▶ RECORDS FOR THIS EXERCISE
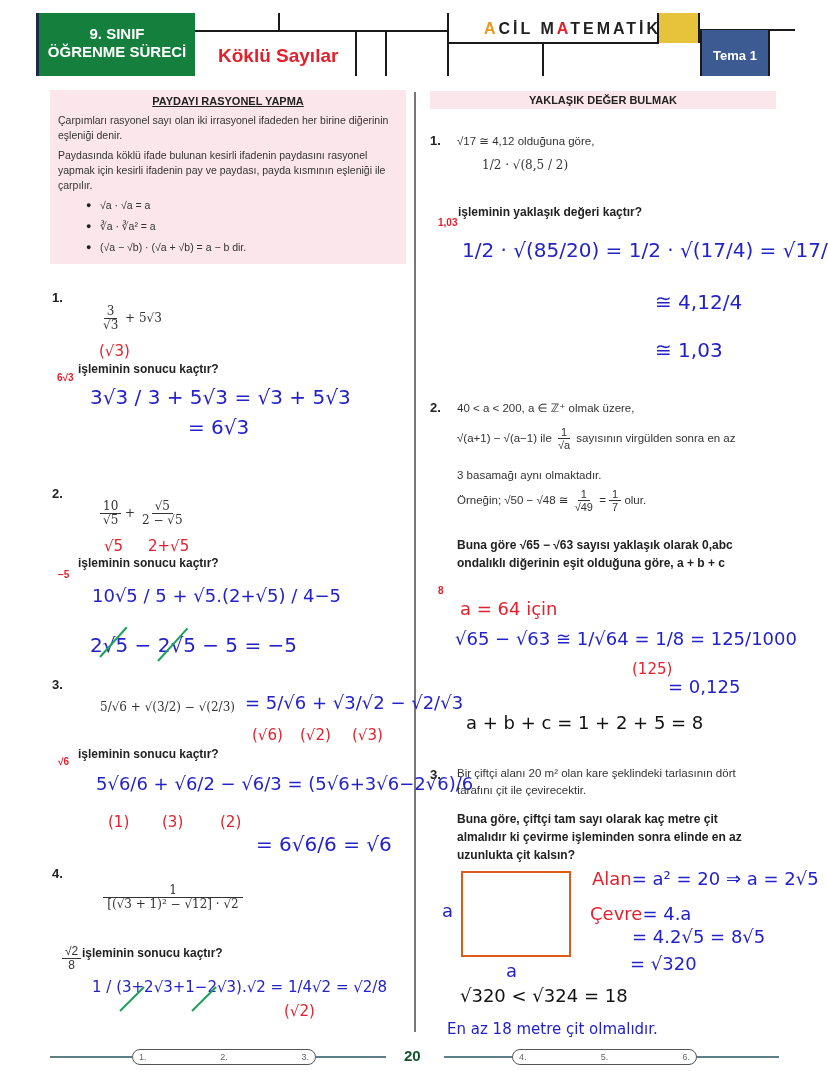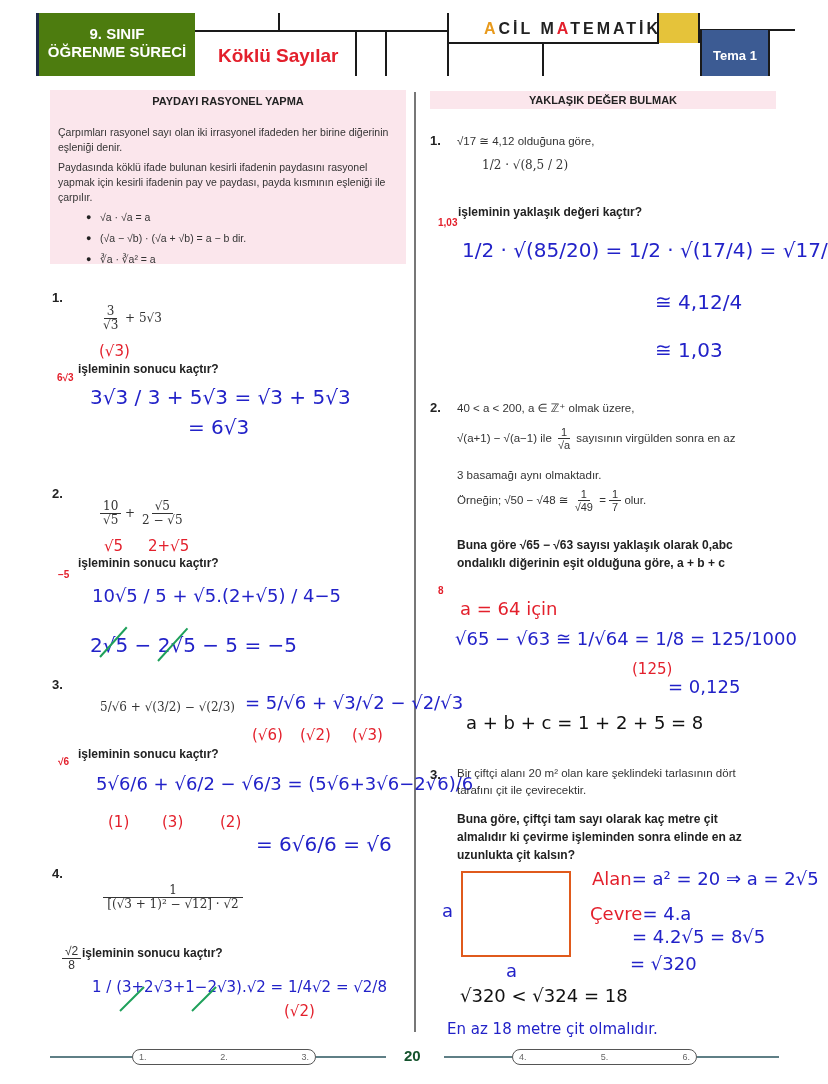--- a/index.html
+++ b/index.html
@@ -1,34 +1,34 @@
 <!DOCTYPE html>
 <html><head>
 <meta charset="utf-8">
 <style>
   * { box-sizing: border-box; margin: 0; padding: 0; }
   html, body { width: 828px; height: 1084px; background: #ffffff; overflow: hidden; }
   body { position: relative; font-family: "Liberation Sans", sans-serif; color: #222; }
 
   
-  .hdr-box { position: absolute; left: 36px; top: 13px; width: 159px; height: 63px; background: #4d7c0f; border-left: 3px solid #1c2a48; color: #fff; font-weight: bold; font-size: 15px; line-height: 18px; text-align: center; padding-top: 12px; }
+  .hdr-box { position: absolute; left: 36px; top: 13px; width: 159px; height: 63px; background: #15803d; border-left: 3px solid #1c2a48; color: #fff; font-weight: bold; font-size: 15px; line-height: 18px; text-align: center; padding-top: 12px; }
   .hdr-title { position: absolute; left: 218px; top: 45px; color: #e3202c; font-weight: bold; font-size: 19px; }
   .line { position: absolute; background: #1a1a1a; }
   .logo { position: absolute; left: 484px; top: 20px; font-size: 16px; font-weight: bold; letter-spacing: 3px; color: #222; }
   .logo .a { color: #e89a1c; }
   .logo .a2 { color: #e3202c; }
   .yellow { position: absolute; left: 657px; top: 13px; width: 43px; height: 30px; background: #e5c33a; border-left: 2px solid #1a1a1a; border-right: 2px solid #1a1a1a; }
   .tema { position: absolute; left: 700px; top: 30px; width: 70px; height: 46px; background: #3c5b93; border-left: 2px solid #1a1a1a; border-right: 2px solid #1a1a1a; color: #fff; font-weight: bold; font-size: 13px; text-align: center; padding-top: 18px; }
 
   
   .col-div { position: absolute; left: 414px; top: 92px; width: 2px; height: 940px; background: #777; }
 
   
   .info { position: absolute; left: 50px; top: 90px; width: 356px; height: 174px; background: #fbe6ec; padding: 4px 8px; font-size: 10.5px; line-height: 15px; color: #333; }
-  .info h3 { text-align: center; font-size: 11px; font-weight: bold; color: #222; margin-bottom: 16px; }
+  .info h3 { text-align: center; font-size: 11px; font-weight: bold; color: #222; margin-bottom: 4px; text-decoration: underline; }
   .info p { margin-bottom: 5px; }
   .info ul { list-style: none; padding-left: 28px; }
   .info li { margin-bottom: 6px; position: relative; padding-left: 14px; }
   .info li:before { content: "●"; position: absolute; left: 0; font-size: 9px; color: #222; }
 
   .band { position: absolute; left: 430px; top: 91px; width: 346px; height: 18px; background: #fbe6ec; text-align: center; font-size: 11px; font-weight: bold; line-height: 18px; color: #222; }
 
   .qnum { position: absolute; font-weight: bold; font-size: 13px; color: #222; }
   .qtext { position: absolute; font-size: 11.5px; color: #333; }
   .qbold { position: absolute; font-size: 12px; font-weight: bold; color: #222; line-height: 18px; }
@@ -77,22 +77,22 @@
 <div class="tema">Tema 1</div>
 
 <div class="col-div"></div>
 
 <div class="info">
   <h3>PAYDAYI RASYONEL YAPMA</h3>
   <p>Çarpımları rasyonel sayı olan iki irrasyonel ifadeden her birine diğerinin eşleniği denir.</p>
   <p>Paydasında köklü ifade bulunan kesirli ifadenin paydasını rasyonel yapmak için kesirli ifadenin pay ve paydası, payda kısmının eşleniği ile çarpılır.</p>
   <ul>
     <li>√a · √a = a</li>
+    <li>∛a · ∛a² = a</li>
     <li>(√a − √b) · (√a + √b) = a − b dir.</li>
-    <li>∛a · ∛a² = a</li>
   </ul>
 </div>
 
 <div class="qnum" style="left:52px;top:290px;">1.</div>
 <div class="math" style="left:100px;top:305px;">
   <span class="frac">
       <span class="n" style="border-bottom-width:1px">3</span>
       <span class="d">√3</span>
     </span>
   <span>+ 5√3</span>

▶ EXERCISE REQUIREMENTS
The reply should hold every line of the records unchanged and no pictures.

▶ REPLY TO THE EXERCISE
--- a/index.html
+++ b/index.html
@@ -1,34 +1,34 @@
 <!DOCTYPE html>
 <html><head>
 <meta charset="utf-8">
 <style>
   * { box-sizing: border-box; margin: 0; padding: 0; }
   html, body { width: 828px; height: 1084px; background: #ffffff; overflow: hidden; }
   body { position: relative; font-family: "Liberation Sans", sans-serif; color: #222; }
 
   
-  .hdr-box { position: absolute; left: 36px; top: 13px; width: 159px; height: 63px; background: #4d7c0f; border-left: 3px solid #1c2a48; color: #fff; font-weight: bold; font-size: 15px; line-height: 18px; text-align: center; padding-top: 12px; }
+  .hdr-box { position: absolute; left: 36px; top: 13px; width: 159px; height: 63px; background: #15803d; border-left: 3px solid #1c2a48; color: #fff; font-weight: bold; font-size: 15px; line-height: 18px; text-align: center; padding-top: 12px; }
   .hdr-title { position: absolute; left: 218px; top: 45px; color: #e3202c; font-weight: bold; font-size: 19px; }
   .line { position: absolute; background: #1a1a1a; }
   .logo { position: absolute; left: 484px; top: 20px; font-size: 16px; font-weight: bold; letter-spacing: 3px; color: #222; }
   .logo .a { color: #e89a1c; }
   .logo .a2 { color: #e3202c; }
   .yellow { position: absolute; left: 657px; top: 13px; width: 43px; height: 30px; background: #e5c33a; border-left: 2px solid #1a1a1a; border-right: 2px solid #1a1a1a; }
   .tema { position: absolute; left: 700px; top: 30px; width: 70px; height: 46px; background: #3c5b93; border-left: 2px solid #1a1a1a; border-right: 2px solid #1a1a1a; color: #fff; font-weight: bold; font-size: 13px; text-align: center; padding-top: 18px; }
 
   
   .col-div { position: absolute; left: 414px; top: 92px; width: 2px; height: 940px; background: #777; }
 
   
   .info { position: absolute; left: 50px; top: 90px; width: 356px; height: 174px; background: #fbe6ec; padding: 4px 8px; font-size: 10.5px; line-height: 15px; color: #333; }
-  .info h3 { text-align: center; font-size: 11px; font-weight: bold; color: #222; margin-bottom: 16px; }
+  .info h3 { text-align: center; font-size: 11px; font-weight: bold; color: #222; margin-bottom: 4px; text-decoration: underline; }
   .info p { margin-bottom: 5px; }
   .info ul { list-style: none; padding-left: 28px; }
   .info li { margin-bottom: 6px; position: relative; padding-left: 14px; }
   .info li:before { content: "●"; position: absolute; left: 0; font-size: 9px; color: #222; }
 
   .band { position: absolute; left: 430px; top: 91px; width: 346px; height: 18px; background: #fbe6ec; text-align: center; font-size: 11px; font-weight: bold; line-height: 18px; color: #222; }
 
   .qnum { position: absolute; font-weight: bold; font-size: 13px; color: #222; }
   .qtext { position: absolute; font-size: 11.5px; color: #333; }
   .qbold { position: absolute; font-size: 12px; font-weight: bold; color: #222; line-height: 18px; }
@@ -77,22 +77,22 @@
 <div class="tema">Tema 1</div>
 
 <div class="col-div"></div>
 
 <div class="info">
   <h3>PAYDAYI RASYONEL YAPMA</h3>
   <p>Çarpımları rasyonel sayı olan iki irrasyonel ifadeden her birine diğerinin eşleniği denir.</p>
   <p>Paydasında köklü ifade bulunan kesirli ifadenin paydasını rasyonel yapmak için kesirli ifadenin pay ve paydası, payda kısmının eşleniği ile çarpılır.</p>
   <ul>
     <li>√a · √a = a</li>
+    <li>∛a · ∛a² = a</li>
     <li>(√a − √b) · (√a + √b) = a − b dir.</li>
-    <li>∛a · ∛a² = a</li>
   </ul>
 </div>
 
 <div class="qnum" style="left:52px;top:290px;">1.</div>
 <div class="math" style="left:100px;top:305px;">
   <span class="frac">
       <span class="n" style="border-bottom-width:1px">3</span>
       <span class="d">√3</span>
     </span>
   <span>+ 5√3</span>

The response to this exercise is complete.